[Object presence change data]
··········
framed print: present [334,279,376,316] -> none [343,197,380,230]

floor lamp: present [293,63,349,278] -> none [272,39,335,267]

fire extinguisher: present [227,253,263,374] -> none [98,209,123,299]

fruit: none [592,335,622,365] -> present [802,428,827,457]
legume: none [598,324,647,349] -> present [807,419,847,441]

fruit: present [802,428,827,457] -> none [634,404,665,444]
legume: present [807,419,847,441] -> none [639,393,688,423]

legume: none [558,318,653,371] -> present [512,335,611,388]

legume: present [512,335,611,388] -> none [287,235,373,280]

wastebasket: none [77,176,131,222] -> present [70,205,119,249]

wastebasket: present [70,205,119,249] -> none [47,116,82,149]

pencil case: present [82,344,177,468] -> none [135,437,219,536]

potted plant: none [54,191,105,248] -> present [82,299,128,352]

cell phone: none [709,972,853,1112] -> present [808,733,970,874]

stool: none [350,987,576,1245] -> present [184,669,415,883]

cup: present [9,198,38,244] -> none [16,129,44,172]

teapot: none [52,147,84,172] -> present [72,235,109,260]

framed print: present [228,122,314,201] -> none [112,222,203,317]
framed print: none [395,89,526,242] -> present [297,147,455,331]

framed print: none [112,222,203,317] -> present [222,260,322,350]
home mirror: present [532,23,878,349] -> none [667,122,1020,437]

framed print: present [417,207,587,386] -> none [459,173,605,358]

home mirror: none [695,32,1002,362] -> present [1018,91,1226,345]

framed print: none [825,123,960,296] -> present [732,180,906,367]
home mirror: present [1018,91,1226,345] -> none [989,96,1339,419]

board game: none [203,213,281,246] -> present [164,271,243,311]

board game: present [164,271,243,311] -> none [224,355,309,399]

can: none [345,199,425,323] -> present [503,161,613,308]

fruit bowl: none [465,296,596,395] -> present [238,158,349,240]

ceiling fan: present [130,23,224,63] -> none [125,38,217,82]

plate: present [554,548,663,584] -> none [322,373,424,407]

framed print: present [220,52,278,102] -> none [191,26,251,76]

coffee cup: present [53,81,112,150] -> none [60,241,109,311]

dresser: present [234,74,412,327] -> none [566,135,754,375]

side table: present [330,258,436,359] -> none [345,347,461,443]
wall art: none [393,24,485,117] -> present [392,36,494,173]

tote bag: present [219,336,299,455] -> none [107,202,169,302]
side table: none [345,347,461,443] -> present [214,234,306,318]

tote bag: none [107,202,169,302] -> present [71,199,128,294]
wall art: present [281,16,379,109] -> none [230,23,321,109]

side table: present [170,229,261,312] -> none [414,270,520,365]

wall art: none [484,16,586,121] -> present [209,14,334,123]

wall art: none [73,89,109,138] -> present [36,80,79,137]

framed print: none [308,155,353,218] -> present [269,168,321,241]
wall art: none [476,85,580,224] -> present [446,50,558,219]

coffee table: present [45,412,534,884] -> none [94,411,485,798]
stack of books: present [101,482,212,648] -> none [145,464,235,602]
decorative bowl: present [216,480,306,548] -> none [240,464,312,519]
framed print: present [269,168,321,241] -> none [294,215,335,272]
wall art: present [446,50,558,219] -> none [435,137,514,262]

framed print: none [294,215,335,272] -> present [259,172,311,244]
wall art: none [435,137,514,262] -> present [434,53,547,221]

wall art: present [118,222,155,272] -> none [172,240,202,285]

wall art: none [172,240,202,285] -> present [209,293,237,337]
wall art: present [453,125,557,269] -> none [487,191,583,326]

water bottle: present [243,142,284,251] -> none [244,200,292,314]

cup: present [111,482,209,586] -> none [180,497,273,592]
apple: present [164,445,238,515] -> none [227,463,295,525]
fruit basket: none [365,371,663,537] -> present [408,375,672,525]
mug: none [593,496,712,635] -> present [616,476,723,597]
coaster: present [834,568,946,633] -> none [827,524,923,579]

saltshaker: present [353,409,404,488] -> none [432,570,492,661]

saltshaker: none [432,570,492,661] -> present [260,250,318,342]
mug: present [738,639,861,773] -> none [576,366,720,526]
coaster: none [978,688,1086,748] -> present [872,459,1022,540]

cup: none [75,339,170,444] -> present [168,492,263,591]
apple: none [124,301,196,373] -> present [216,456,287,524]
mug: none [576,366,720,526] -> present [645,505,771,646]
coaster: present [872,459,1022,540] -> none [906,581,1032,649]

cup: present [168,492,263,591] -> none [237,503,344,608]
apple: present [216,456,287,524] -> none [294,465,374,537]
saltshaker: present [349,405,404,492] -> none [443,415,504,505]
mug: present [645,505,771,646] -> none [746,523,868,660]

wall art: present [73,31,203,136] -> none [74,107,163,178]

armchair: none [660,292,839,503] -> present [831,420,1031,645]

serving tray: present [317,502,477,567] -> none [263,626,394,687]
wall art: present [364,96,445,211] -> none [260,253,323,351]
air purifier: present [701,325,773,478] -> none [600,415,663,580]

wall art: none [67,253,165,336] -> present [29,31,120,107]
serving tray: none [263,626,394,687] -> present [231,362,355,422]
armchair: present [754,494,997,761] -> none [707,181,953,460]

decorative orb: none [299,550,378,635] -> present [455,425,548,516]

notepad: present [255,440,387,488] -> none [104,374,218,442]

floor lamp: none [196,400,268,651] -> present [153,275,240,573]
··········
**Action item**
Every line holding the word "floor" should be copied out of the records above.

**Your response**
floor lamp: present [293,63,349,278] -> none [272,39,335,267]
floor lamp: none [196,400,268,651] -> present [153,275,240,573]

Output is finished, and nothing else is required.